Guillermo de Poitiers se extasía escuchando una de sus canciones en boca de una juglaresa mora
Recién llegado de su tierra, el duque de Aquitania saborea las delicias de una ciudad recién conquistada, Saraqusta, la Medina al-Baida, la de los blancos muros.
Alfonso el Batallador solicitó su ayuda. Los almorávides, fieros guerreros del sol del desierto, organizan la ofensiva, quieren recuperar aquellas tierras que fueron del Islam.
No falta mucho para la batalla; los ánimos están exaltados y la belleza del lugar satura los sentidos.
Guillermo de Poitiers entra en el Palacio de la Aljafería.
Estrechos corredores, mal iluminados, dejan paso a un gran patio.
Y se encuentra con el brillo de luz reflejada en un estanque de mármol y el recubrimiento de oro de las paredes.
Y cuando todos se han sentado, sobre mullidos cojines, aparece Warda, la poetisa y cantante.
Por ella pagarían un reino, un espejismo de realidad, los califas de Damasco.

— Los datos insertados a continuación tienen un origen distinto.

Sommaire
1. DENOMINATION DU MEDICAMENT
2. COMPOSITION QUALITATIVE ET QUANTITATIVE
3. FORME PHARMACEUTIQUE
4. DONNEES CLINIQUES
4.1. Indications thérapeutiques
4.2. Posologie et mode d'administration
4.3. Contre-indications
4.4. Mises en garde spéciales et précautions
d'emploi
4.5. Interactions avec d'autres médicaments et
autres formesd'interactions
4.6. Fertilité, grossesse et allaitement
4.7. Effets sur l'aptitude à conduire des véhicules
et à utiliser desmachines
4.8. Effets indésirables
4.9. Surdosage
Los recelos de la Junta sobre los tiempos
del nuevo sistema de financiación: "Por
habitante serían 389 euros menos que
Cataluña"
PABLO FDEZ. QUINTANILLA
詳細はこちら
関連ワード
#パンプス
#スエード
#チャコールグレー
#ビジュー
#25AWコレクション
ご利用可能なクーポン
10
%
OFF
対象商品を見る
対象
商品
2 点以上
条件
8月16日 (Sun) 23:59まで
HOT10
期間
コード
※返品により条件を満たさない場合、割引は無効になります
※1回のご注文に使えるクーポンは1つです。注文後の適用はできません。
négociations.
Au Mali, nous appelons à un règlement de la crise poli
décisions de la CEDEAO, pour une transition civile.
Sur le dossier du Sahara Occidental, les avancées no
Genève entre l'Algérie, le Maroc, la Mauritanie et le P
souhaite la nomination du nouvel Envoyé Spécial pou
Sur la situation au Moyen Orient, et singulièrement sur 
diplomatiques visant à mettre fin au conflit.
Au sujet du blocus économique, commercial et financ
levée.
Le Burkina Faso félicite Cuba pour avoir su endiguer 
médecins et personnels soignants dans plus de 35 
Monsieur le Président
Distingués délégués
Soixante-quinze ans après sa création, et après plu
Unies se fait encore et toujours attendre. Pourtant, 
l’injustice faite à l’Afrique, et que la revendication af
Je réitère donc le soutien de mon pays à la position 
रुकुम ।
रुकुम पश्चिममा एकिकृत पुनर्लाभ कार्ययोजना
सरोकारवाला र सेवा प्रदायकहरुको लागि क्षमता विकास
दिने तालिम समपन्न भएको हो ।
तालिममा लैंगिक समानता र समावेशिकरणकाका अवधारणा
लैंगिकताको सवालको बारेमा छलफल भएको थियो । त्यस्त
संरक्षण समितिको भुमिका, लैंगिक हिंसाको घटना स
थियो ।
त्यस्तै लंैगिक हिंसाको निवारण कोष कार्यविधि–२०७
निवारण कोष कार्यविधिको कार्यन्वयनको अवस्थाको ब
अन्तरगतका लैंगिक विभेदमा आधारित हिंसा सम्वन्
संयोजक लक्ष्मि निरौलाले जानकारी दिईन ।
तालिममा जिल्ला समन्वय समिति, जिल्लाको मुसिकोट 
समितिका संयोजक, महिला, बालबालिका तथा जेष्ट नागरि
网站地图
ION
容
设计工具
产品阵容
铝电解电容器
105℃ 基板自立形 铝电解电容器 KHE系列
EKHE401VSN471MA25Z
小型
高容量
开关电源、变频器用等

Esbelta como palmera, morena de noche y cabello ensortijado de estrellas.
Brazos largos ceñidos por tres ajorcas de oro, como espigas mecidas por el viento.
Allí está, entre las columnas del patio de naranjos, cubierta de un vestido cuya trama es red.
Warda canta los poemas del guerrero y Guillermo descubre lo que él no había escrito. Cae atrapado entre los senos de Warda y él, que iba a conquistar, es vencido.